To find \(\frac{dy}{dx}\) for the function \(y = (\log x)^{\sin x}\), we can follow these steps: ### Step 1: Take the natural logarithm of both sides We start by taking the natural logarithm of both sides to simplify the differentiation process. \[ \log y = \sin x \cdot \log(\log x) \] ### Step 2: Differentiate both sides with respect to \(x\) Now we differentiate both sides with respect to \(x\).
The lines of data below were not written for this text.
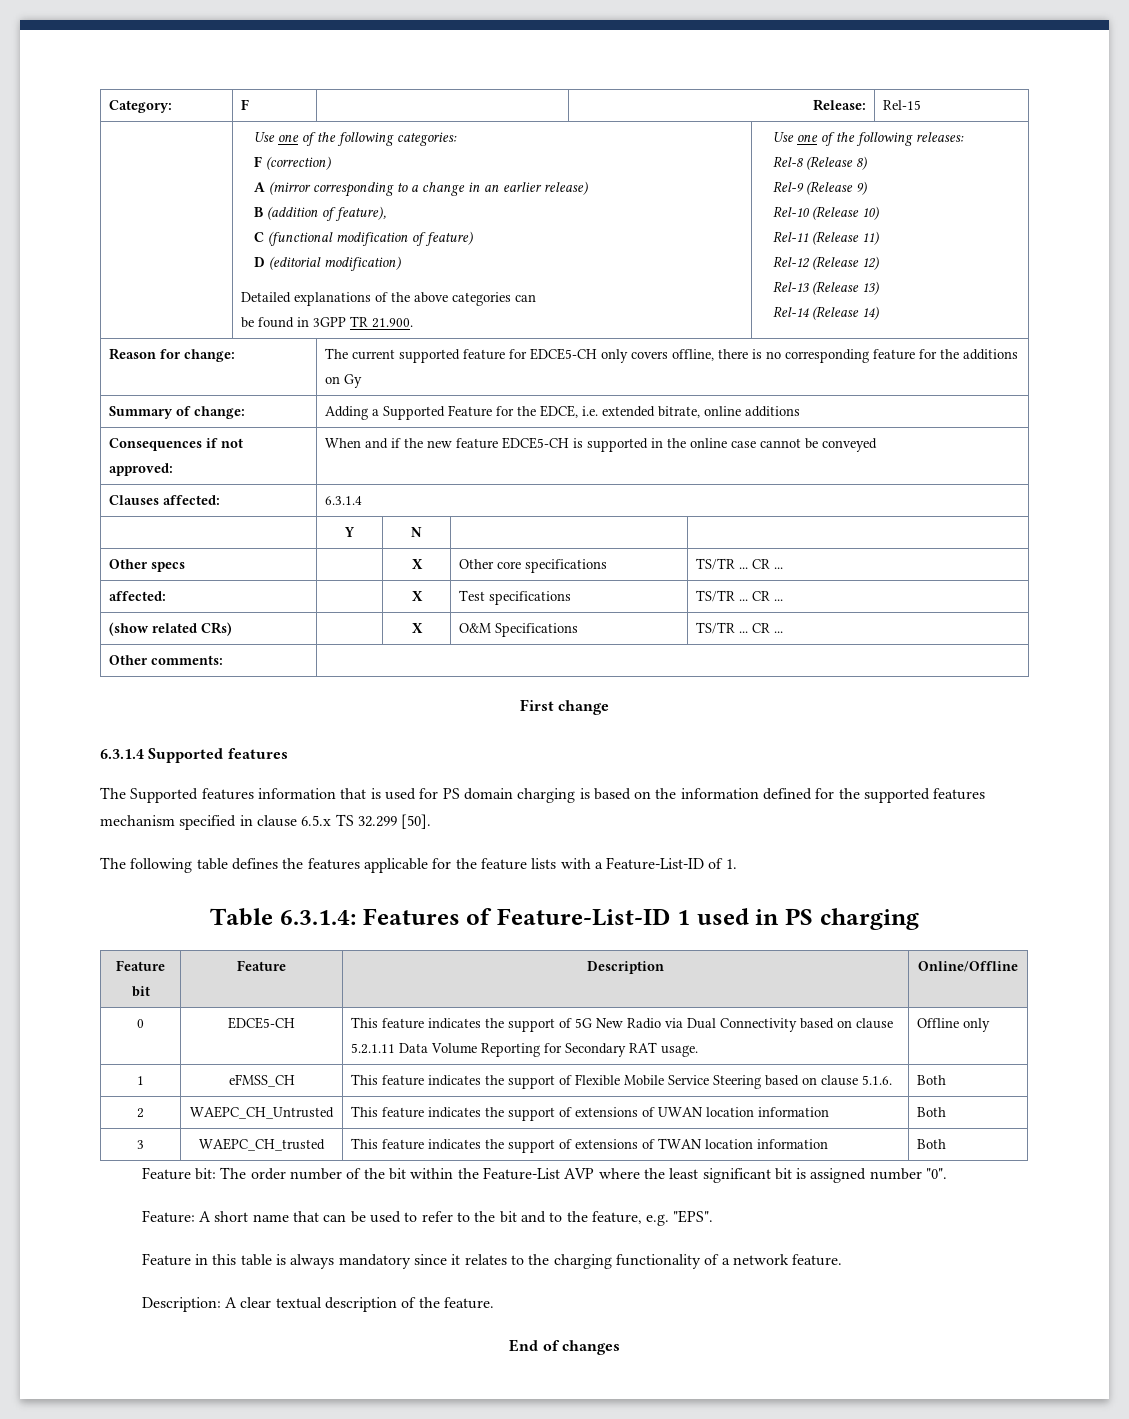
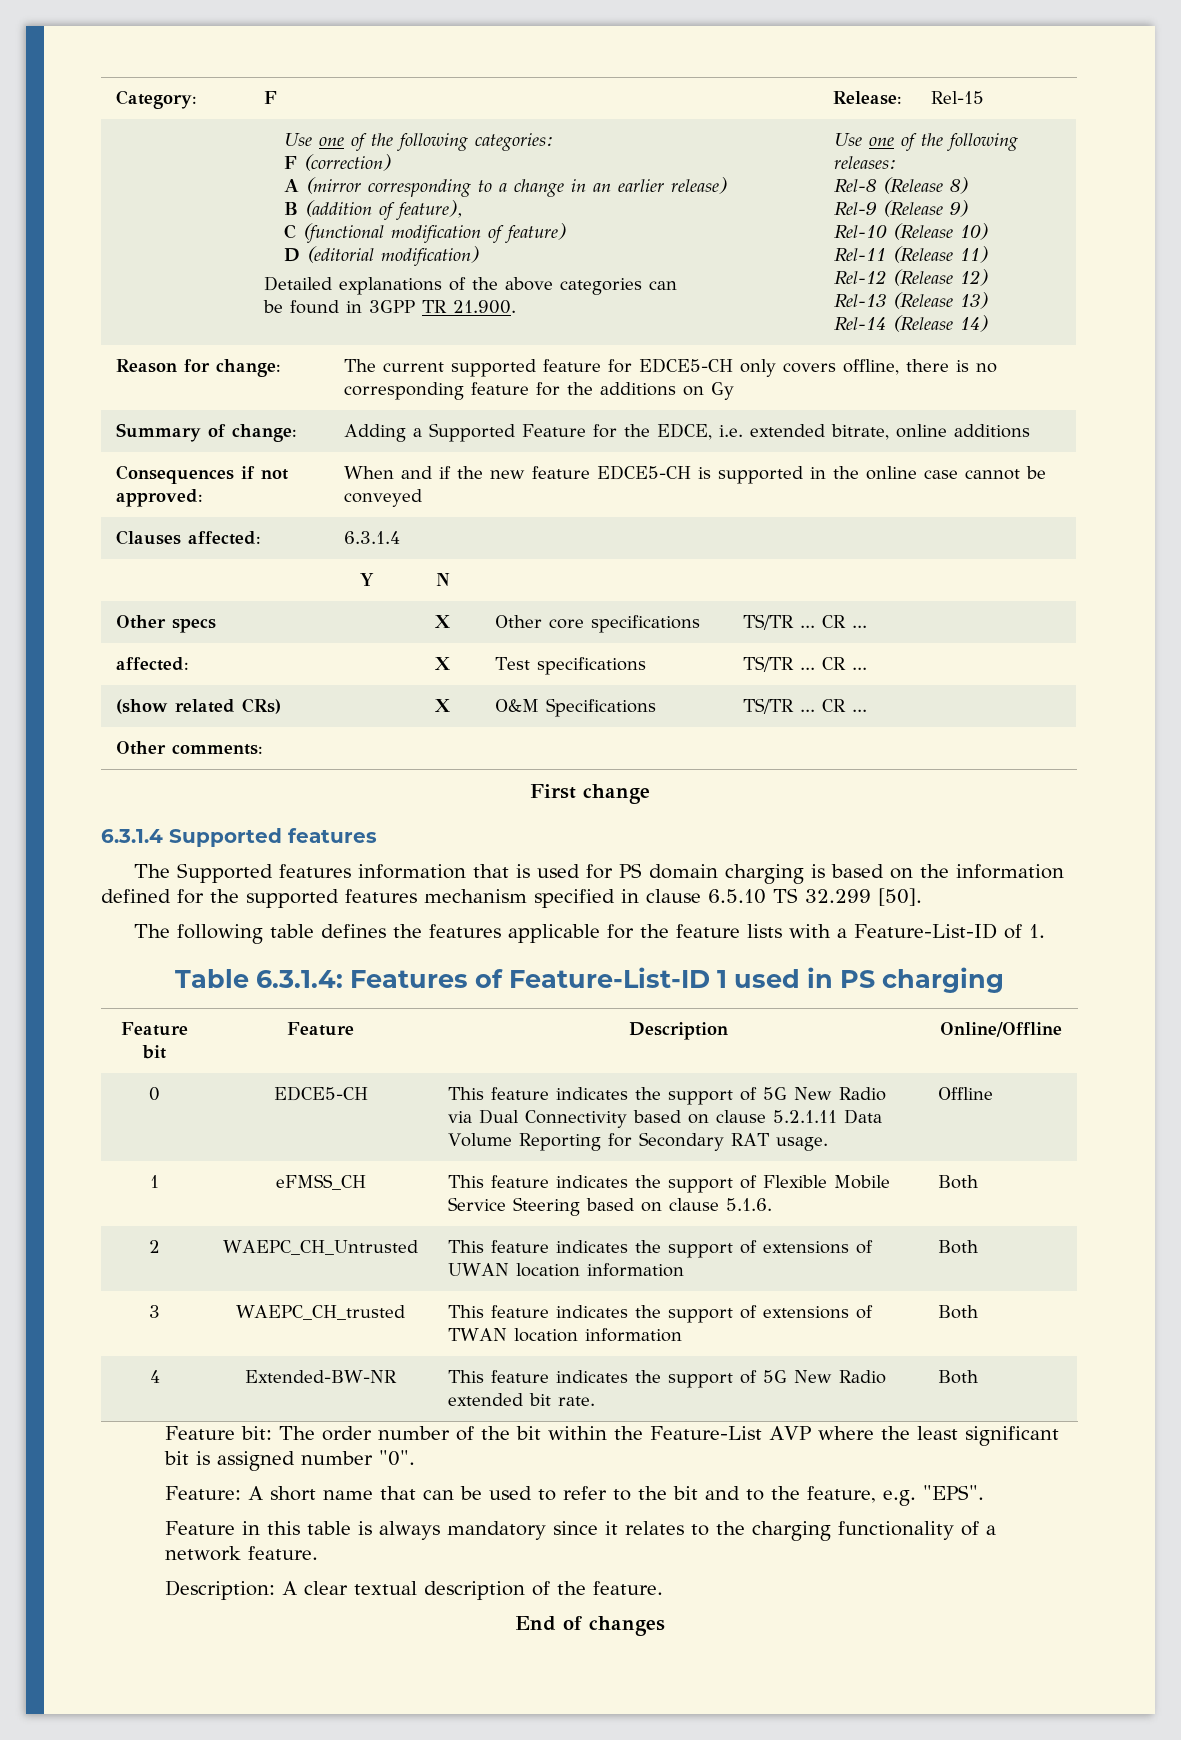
[301,815,332,826] 6.5.x -> [708,889,766,904] 6.5.10
[963,1018,991,1032] only -> (994, 1093) none
(947, 1144) none -> [149,1370,160,1383] [245,1370,397,1383] [448,1370,887,1388] [448,1393,596,1406] [938,1370,979,1384] // 4 | Extended-BW-NR | This feature indicates the support of 5G New Radio extended bit rate. | Both

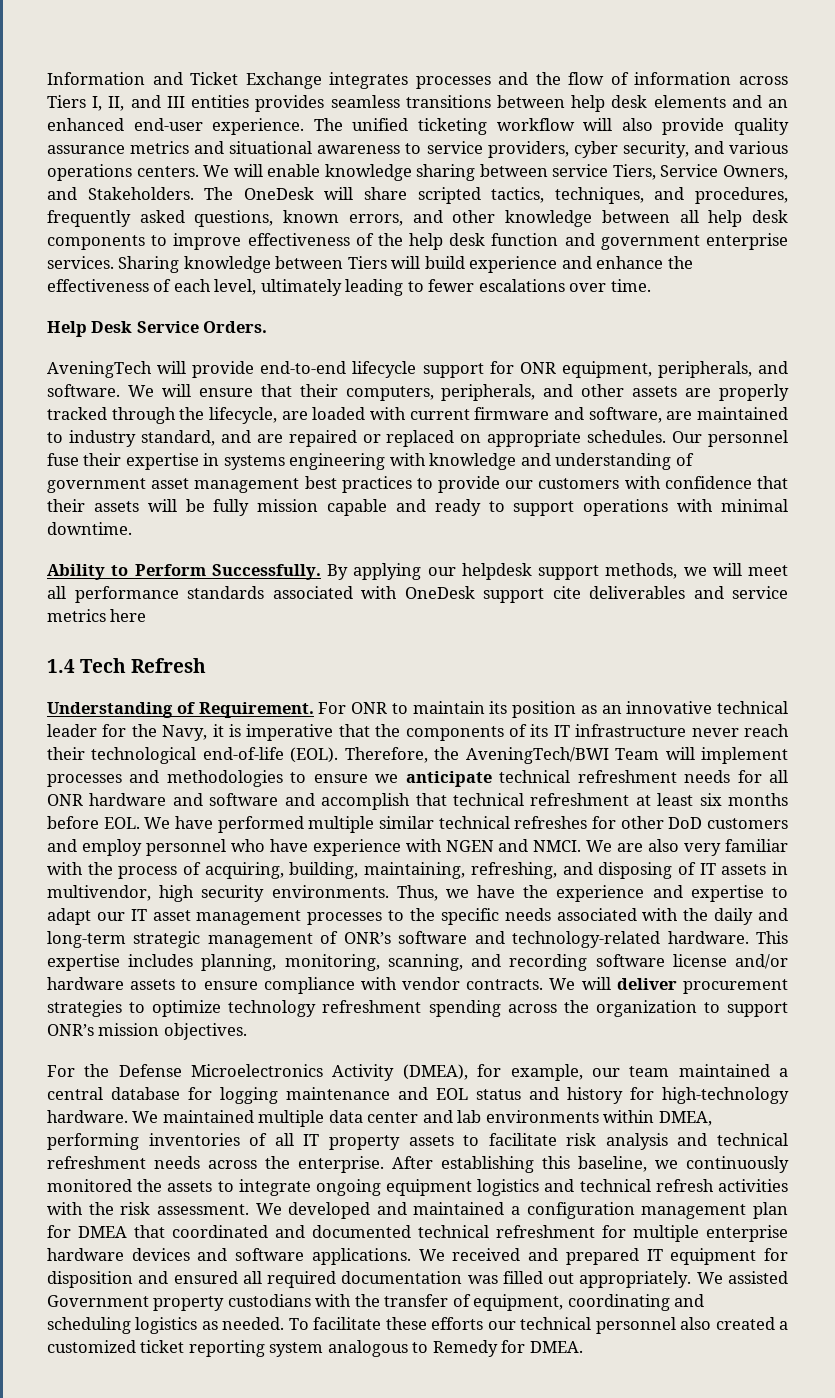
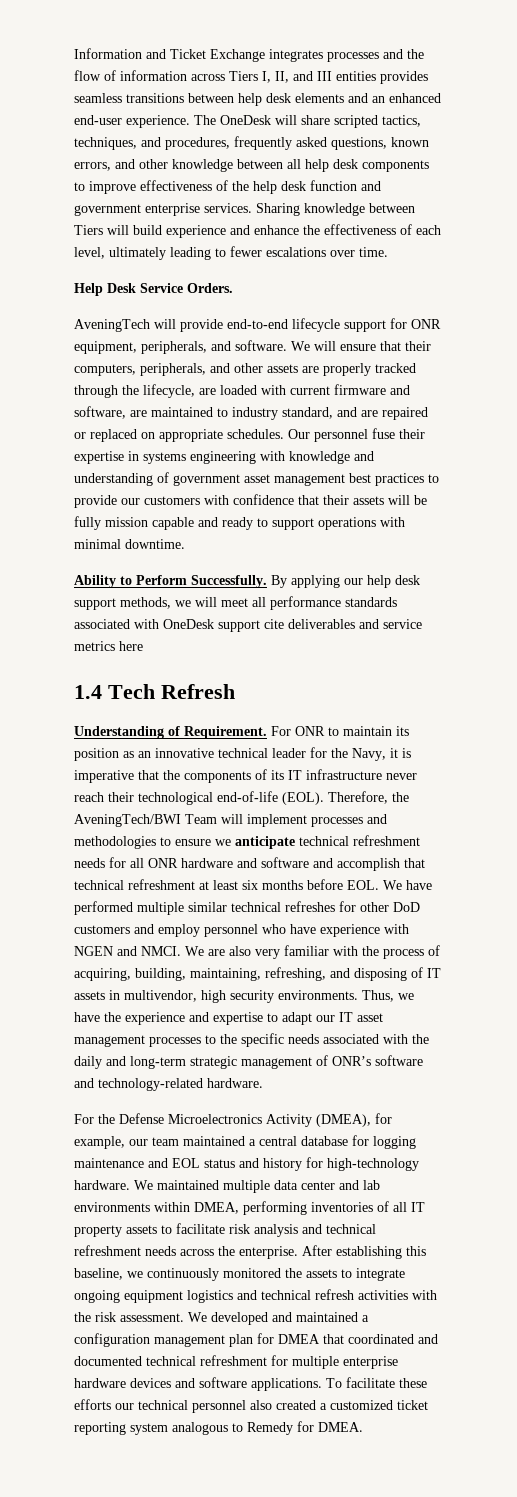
[352,118,790,135] [47,141,788,158] [47,164,788,181] [47,187,234,200] unified ticketing workflow will also provide quality assurance metrics and situational awareness to service providers, cyber security, and various operations centers. We will enable knowledge sharing between service Tiers, Service Owners, and Stakeholders. The -> (216, 120) none
[461,563,532,580] helpdesk -> [367,575,420,588] help desk
[756,931,789,944] [47,954,788,971] [47,977,788,994] [47,1000,789,1017] [47,1023,247,1040] This expertise includes planning, monitoring, scanning, and recording software license and/or hardware assets to ensure compliance with vendor contracts. We will deliver procurement strategies to optimize technology refreshment spending across the organization to support ONR’s mission objectives. -> (263, 1083) none
[418,1248,789,1265] [47,1271,788,1288] [47,1294,705,1311] [47,1317,285,1334] We received and prepared IT equipment for disposition and ensured all required documentation was filled out appropriately. We assisted Government property custodians with the transfer of equipment, coordinating and scheduling logistics as needed. -> (322, 1384) none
We will use implicit differentiation on the left side and the product rule on the right side. \[ \frac{1}{y} \frac{dy}{dx} = \frac{d}{dx}(\sin x \cdot \log(\log x)) \] Using the product rule on the right side: \[ \frac{d}{dx}(\sin x \cdot \log(\log x)) = \cos x \cdot \log(\log x) + \sin x \cdot \frac{1}{\log x} \cdot \frac{1}{x} \] This simplifies to: \[ \frac{d}{dx}(\sin x \cdot \log(\log x)) = \cos x \cdot \log(\log x) + \frac{\sin x}{x \log x} \] ### Step 3: Substitute back into the equation Now we substitute this back into our differentiated equation: \[ \frac{1}{y} \frac{dy}{dx} = \cos x \cdot \log(\log x) + \frac{\sin x}{x \log x} \] ### Step 4: Solve for \(\frac{dy}{dx}\) To isolate \(\frac{dy}{dx}\), we multiply both sides by \(y\): \[ \frac{dy}{dx} = y \left( \cos x \cdot \log(\log x) + \frac{\sin x}{x \log x} \right) \] ### Step 5: Substitute \(y\) back in Since \(y = (\log x)^{\sin x}\), we substitute back: \[ \frac{dy}{dx} = (\log x)^{\sin x} \left( \cos x \cdot \log(\log x) + \frac{\sin x}{x \log x} \right) \] ### Final Result Thus, the derivative \(\frac{dy}{dx}\) is: \[ \frac{dy}{dx} = (\log x)^{\sin x} \left( \cos x \cdot \log(\log x) + \frac{\sin x}{x \log x} \right) \] ---